Frances Hardinge, author of The Lie Tree (Macmillan Children's Books), answers five questions about her book and YA.
What is The Lie Tree about?
My usual potted summary is 'Victorian gothic murder mystery, but with extra palaeontology, post mortem photography, feminism and blasting powder'.
What does it mean to be on the YA Book Prize shortlist?
It's very exciting! For one thing, the other titles are outstanding, so I'm extremely proud to have infiltrated their ranks.
Why do you think your book should win?
I assume 'because I really like prizes' isn't a legitimate reason? How about: 'because if it doesn't win, I'll set my eerie, shadow-loving, lie-munching tree on everyone'?
What is special about YA in the UK and Ireland?

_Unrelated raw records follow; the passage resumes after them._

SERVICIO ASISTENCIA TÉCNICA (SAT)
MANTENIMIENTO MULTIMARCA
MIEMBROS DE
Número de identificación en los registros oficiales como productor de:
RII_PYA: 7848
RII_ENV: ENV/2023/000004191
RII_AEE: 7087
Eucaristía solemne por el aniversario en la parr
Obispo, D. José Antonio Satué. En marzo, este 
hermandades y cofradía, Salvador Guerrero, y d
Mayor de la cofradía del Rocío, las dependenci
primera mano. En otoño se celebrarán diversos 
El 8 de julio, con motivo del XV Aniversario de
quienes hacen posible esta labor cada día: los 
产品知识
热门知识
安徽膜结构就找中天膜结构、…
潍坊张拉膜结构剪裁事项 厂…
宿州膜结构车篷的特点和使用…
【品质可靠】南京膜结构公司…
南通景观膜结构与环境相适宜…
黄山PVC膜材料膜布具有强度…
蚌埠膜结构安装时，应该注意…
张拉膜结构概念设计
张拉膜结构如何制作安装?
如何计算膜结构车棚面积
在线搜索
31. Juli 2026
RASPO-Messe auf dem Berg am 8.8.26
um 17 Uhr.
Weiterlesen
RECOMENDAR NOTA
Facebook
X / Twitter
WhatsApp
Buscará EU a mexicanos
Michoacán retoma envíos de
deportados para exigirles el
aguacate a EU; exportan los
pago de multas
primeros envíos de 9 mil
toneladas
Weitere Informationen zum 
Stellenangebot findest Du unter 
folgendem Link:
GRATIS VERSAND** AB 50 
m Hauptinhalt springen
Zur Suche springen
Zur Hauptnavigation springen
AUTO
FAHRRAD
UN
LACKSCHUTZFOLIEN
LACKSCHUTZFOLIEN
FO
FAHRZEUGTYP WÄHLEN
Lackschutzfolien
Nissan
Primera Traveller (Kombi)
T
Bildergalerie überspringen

To be honest, I still don't know enough about YA outside UK and Ireland to make informed comparisons, although I'm working on learning more. However, I can testify to the fact that writing YA in the UK and Ireland is very exciting right now. Prizes like this one do a great deal to support YA writers, increase exposure and bring their names and books to a wider market.
What kind of YA books do you like to read?
I have a particular soft spot for YA genre fiction, but I enjoy all sorts! As with adult fiction, I like protagonists who carve their own destiny, rather than having one delivered to them, pre-wrapped.